When the command runs, it returns a DirectoryInfo class. The command and its associated output are shown in the image that follows.
Another way to create a folder is to use the Scripting.FileSystemObject object from within Windows PowerShell. This is the same object that VBScript and other scripting languages use to work with the file system. It is extremely fast, and relatively easy to use.
After it is created, Scripting.FilesystemObject exposes a CreateFolder method. The CreateFolder method accepts a string that represents the path to create the folder. An object returns, which contains the path and other information about the newly created folder.

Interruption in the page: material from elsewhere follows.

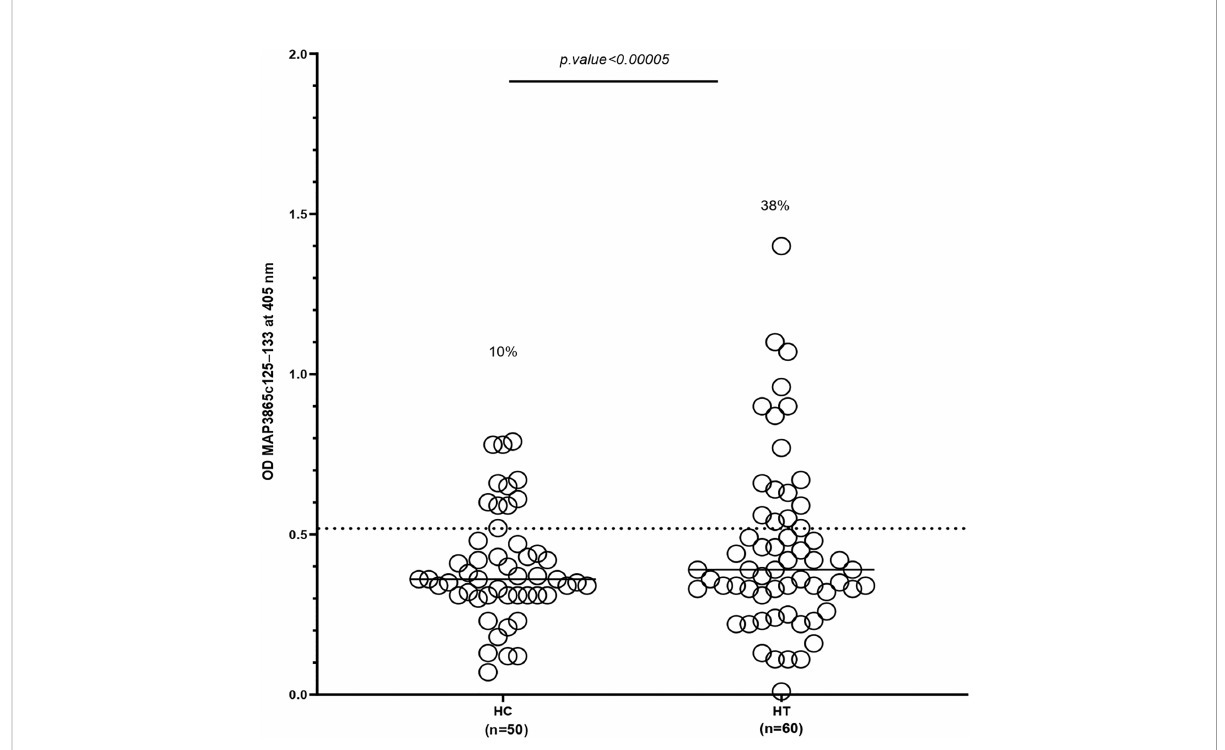
FIGURE 1 Antibody levels against MAP3865c 125 – 133 peptide in HT patients and HCs. The sera were examined in duplicate for their reactivity plate-coated MAP3865c 125 – 133 peptide. The x-axis represents the group of patients and controls, and the y-axis represents the OD for the MAP3865c 125 – 133 Abs. The dotted lines display thresholds of positivity relative to each assay (cutoff = 0.51). The percentage of Abs-positive is reported on top of each distribution. P -values (95% CI) are indicated above the graphs. HC, healthy control; HT, Hashimoto ’ s thyroids. The cutoff value was based on the receiver operating characteristic curve with 95% con fi dence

An example of using this object is shown here.
$fso = new-object -ComObject scripting.filesystemobject
This command and its associated output are shown in the following image.
It is also possible to use native Windows PowerShell commands to create directories. There are actually two ways to do this in Windows PowerShell. The first way is to use the New-Item cmdlet. This technique is shown here.

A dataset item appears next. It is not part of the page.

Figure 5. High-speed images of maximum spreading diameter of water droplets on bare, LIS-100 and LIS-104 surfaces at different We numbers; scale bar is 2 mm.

|New-Item -Path c:\test3 -ItemType directory|
The command and the output from the command are shown here.
Compare the output from this command with the output from the previous .NET command. The output is identical because the New-Item cmdlet and the [system.io.directory]::CreateDirectory command return a DirectoryInfo object. It is possible to shorten the New-Item command a bit by leaving out the Path parameter name, and only supplying the path as a string with the ItemType. This revised command is shown here.
|New-Item c:\test4 -ItemType directory|
Some might complain that in the old-fashioned command interpreter, cmd, it was easier to create a directory because all they needed to type was md –– and typing md is certainly easier than typing New-Item.
The previous complaint leads to the fourth way to create a directory (folder) by using Windows PowerShell. This is to use the md function. The thing that is a bit confusing, is that when you use Help on the md function, it returns Help from the New-Item cmdlet—and that is not entirely correct because md uses the New-Item cmdlet, but it is not an alias for the New-Item cmdlet.
The advantage of using the md function is that it already knows you are going to create a directory; and therefore, you can leave off the ItemType parameter and the argument to that parameter. Here is an example of using the md function.
The command and its associated output are shown here.
You can see from the image above that the md function also returns a DirectoryInfo object.